I did so, repeating verbatim what Saul and I had said. His chin went back to normal, but his lips stayed tight. When I finished he said, “So you regard my giving up meat as a subject for jest.”
“I do not. I was being bitter.”
“I know you. That deputy sheriff is probably an oaf. Have you phoned Mr Parker?”
“No.”
“Do so at once. Tell him to get those absurd charges dismissed if possible; if not, arrange for bail.
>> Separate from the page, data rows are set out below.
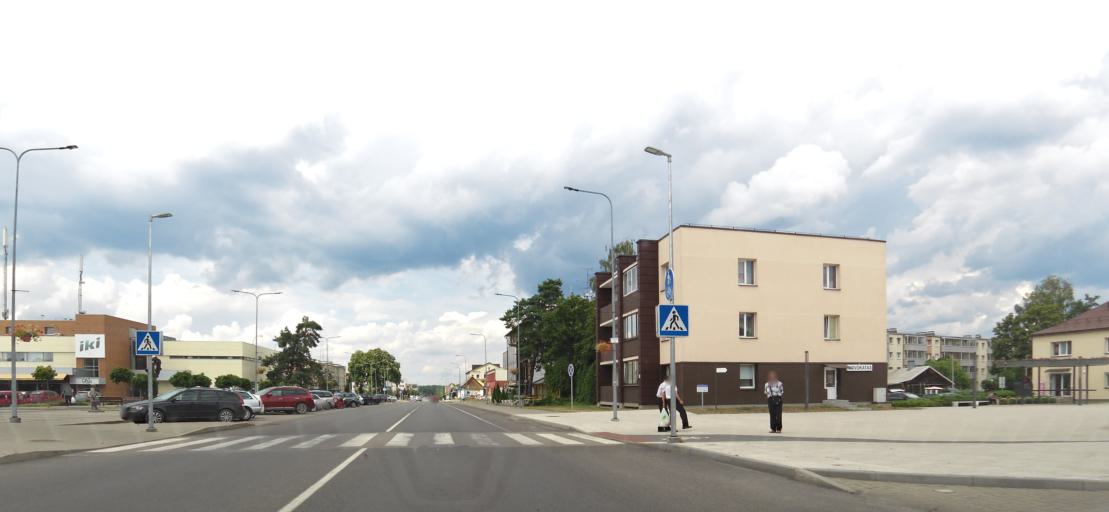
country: LT
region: Alytaus apskritis
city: Varena
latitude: 54.2109
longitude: 24.5711
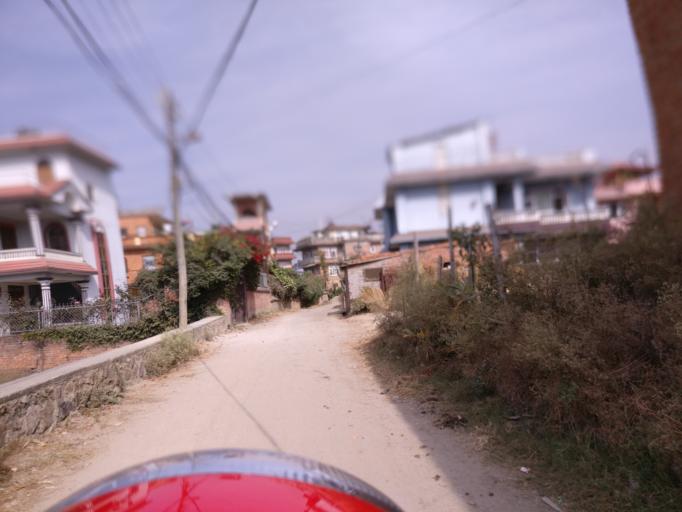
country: NP
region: Central Region
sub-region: Bagmati Zone
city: Patan
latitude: 27.6568
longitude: 85.3127
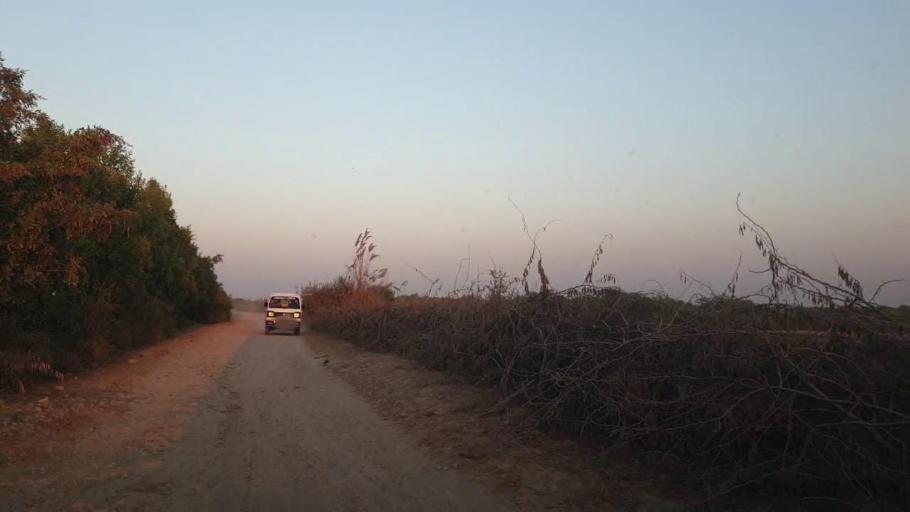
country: PK
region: Sindh
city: Mirpur Sakro
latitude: 24.4227
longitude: 67.5924
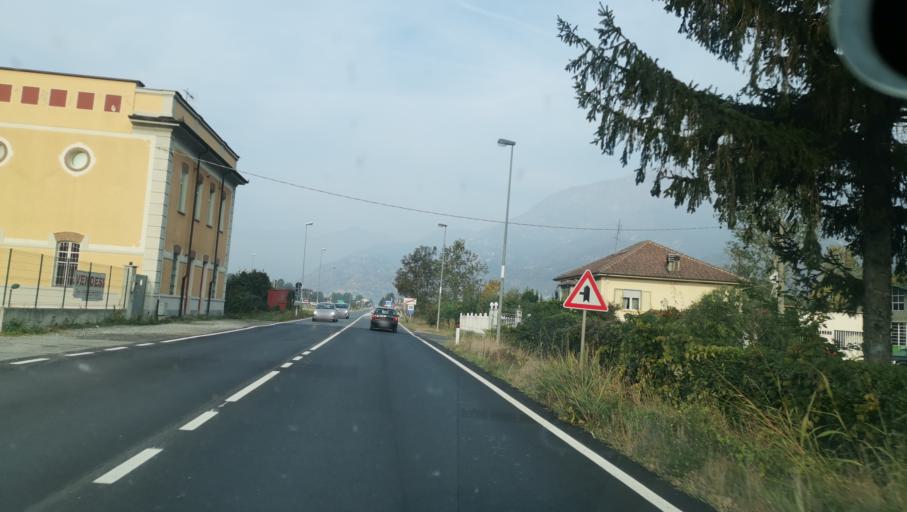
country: IT
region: Piedmont
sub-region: Provincia di Torino
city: Borgone Susa
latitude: 45.1255
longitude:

And phone Mr Harvey or Miss Ballard or Mr Tabb that I shall be at that meeting at half past two.”
I started. “What?”
“Must I repeat it?”
“No. Do you want me along?”
“Certainly.”
I was thinking, as I returned down the aisles between the benches of orchirds and on down the stairs, that this thing was going to set a record for smashing rules before we were through with it-if we ever got through. At my desk I rang the office of Nathaniel Parker, the lawyer Wolfe always uses when only a lawyer will do, and found him in. He didn’t like the picture. He said rural communities resented having New York private detectives snooping around, especially when the snoopee was a property-owner and not a known criminal, and they weren’t fond of New York lawyers either. He thought it would be better for him to relay the job to an attorney in Carmel whom he knew, instead of going up there himself, and I told him to go ahead. Another five Cs down the drain, at least.
I started to dial Philip Harvey’s number but remembered in time that I had promised never to call him before noon except for an emergency, and dialed Jerome Tabb’s instead. A female voice told me that Mr Tabb was working and couldn’t be disturbed until one o’clock, and would I leave a message. She seemed surprised and a little indignant that there was anyone on earth who didn’t know that. I told her to tell him that Nero Wolfe would come to the council meeting at two-thirty, but, knowing that messages aren’t always delivered, I got Cora Ballard at the NAAD office. She was delighted to hear that Wolfe would be present. I made two more calls, to Orrie Cather at home and to Sally Corbett at Dol Bonner’s office, informing them about the circus and telling them the operation was off until further notice. Orrie, who was a free-lance, wanted to know if he was free to lance, and I told him no, to stand by. What the hell, another forty bucks was peanuts.